Tuesday, January 17, 2012

Here's Hoping that Reporting a Practice Will Lead to its Demise

Recently, as a result of news accounts of expensive business trips underwritten by a corporation's not-for-profit foundation, I wrote suggesting that "gimmes" were a bad idea in whatever industry you mention. We all like to think that we're not influenced by "trinkets" ... and the research suggests that we're all wrong.

In today's New York Times, reporter Robert Pear writes that
To head off medical conflicts of interest, the Obama administration is poised to require drug companies to disclose the payments they make to doctors for research, consulting, speaking, travel and entertainment.
What you're hearing now is the sound of me, applauding.

Apparently, if a company has even one product that is covered by Medicare or Medicaid, it would have to disclose all payments made to doctors who are not its own employees. However, it's not clear to me how "payments" is defined.

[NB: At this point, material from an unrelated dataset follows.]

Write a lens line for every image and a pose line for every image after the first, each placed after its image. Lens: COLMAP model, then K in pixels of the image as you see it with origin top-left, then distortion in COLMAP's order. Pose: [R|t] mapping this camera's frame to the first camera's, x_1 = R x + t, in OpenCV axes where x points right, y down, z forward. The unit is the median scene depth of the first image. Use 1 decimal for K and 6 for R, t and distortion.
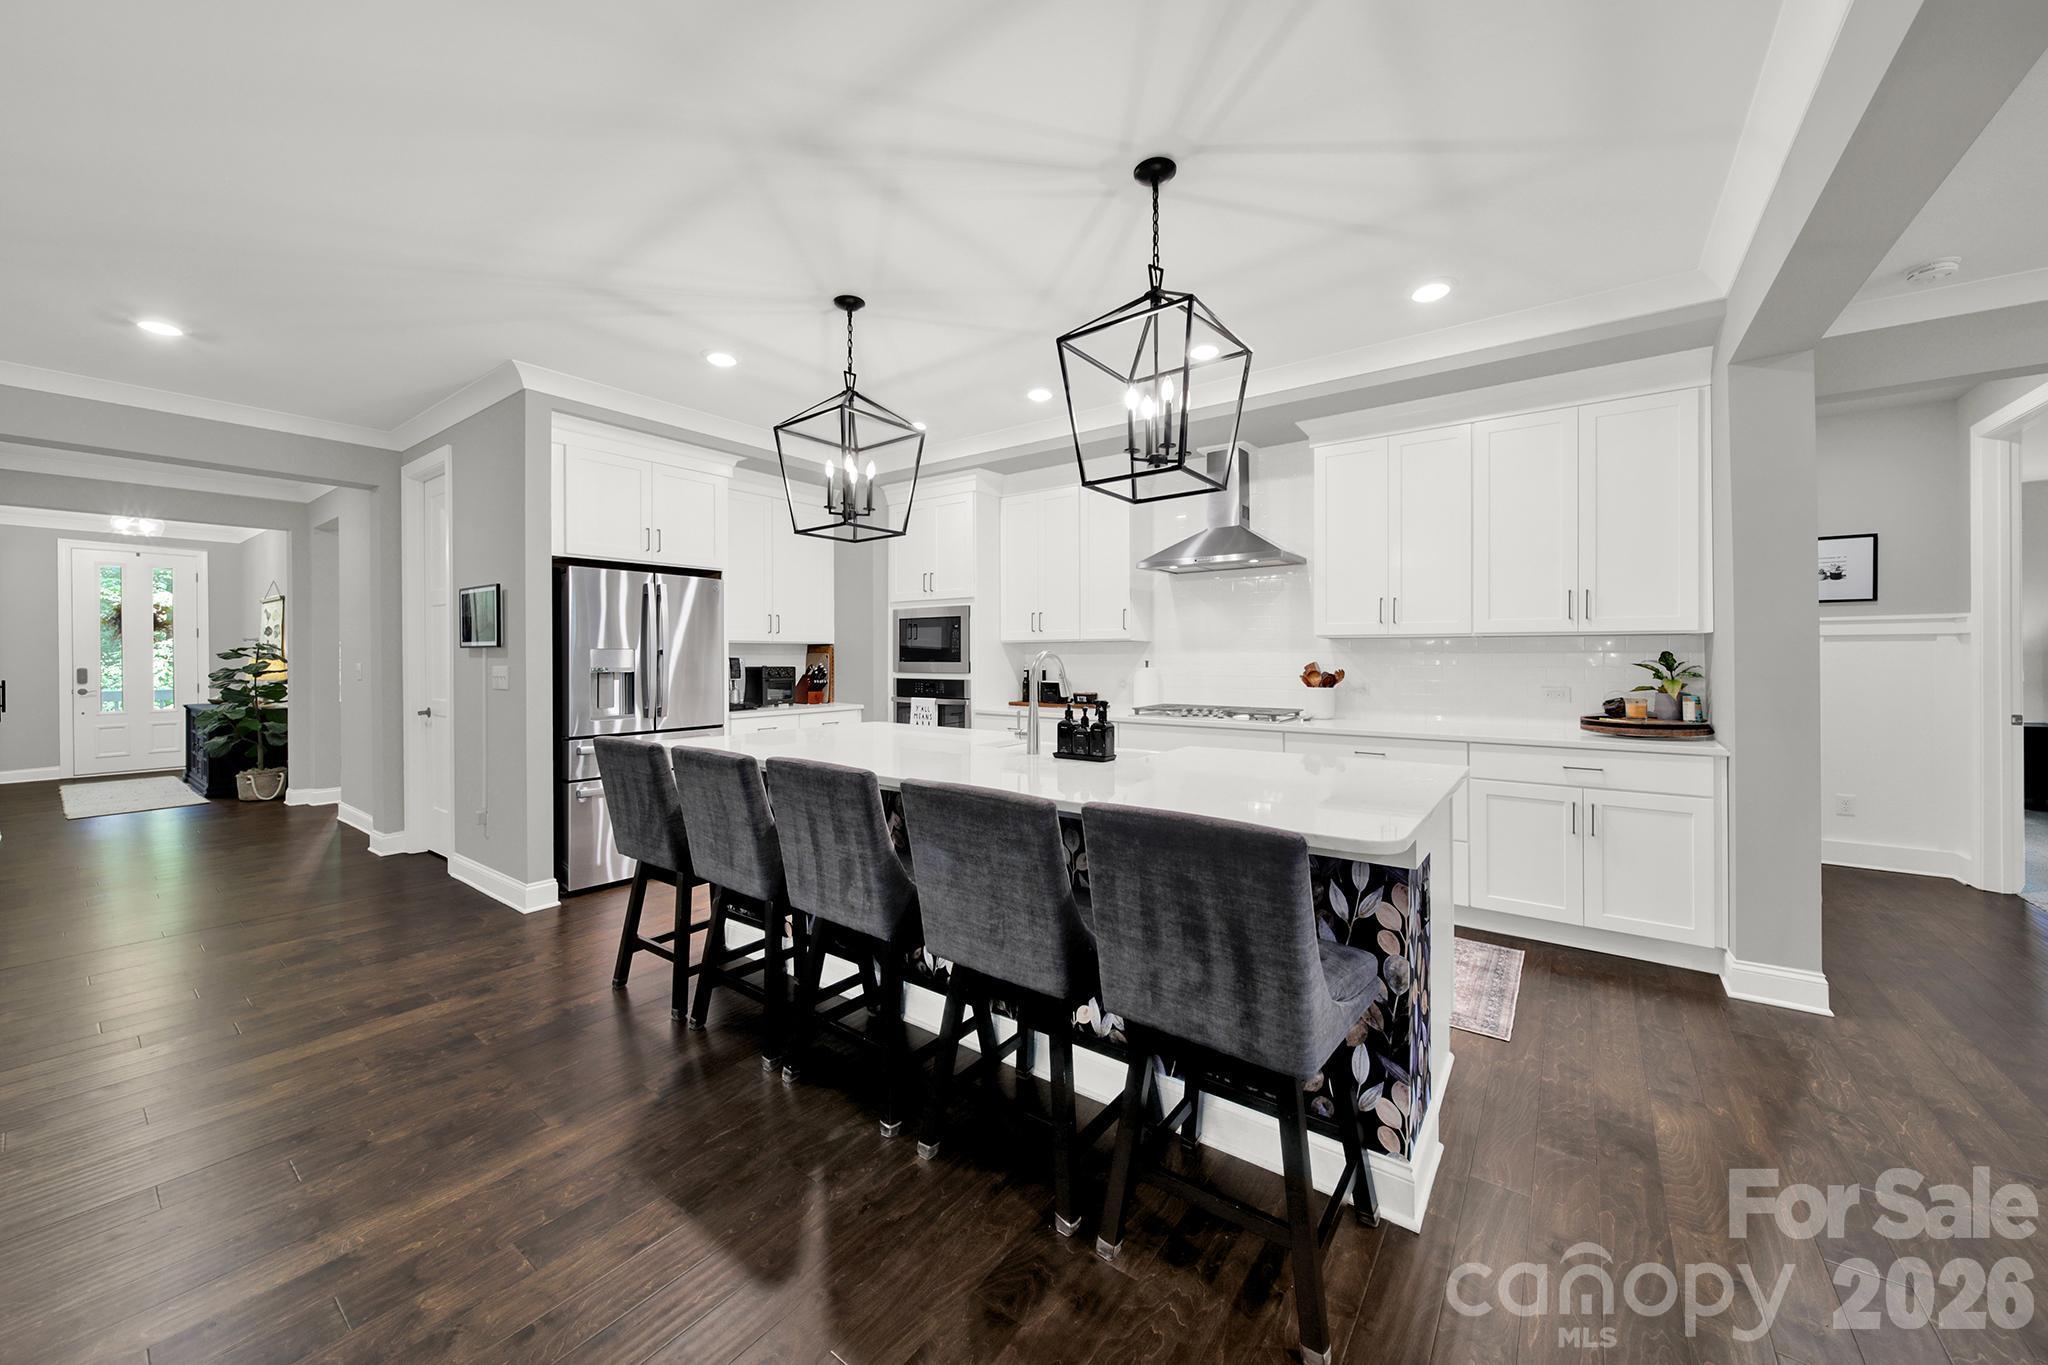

After all, Pear reports that approximately one in four doctors receive cash gifts from device or drug makers, and that those payments can add up to the hundreds of thousands and even millions of dollars.

Moreover, an estimated two-thirds of doctors accept gifts of food, ranging from a bagel-and-schmear breakfast for the staff, at which at pharmaceutical representative makes a presentation, to an elegant dinner for the doctor. And what about all the pens and clipboards and notepads that we see when we go to the doctor's office, nearly always emblazoned with the logo of some unpronounceable drug?

If you think I'm concerned about something so small as a gimme pen, you're right. Pear writes,
The Times has found that doctors who take money from drug makers often practice medicine differently from those who do not and that they are more willing to prescribe drugs in risky and unapproved ways, such as prescribing powerful antipsychotic medicines for children.
Pear quotes a pharmacist and consumer advocate at the Pew Charitable Trusts:
Patients want to know they are getting treatment based on medical evidence, not a lunch or a financial relationship. They want to know if their doctor has a financial relationship with a pharmaceutical company, but they are often uncomfortable asking the doctor directly.
Speaking as a patient, "Yes we do (want to know) and Yes we are (uncomfortable asking)."

My hope is that the payment-disclosure requirement will lead to the complete demise of the gimmes practice. If it happened tomorrow, it wouldn't be too soon.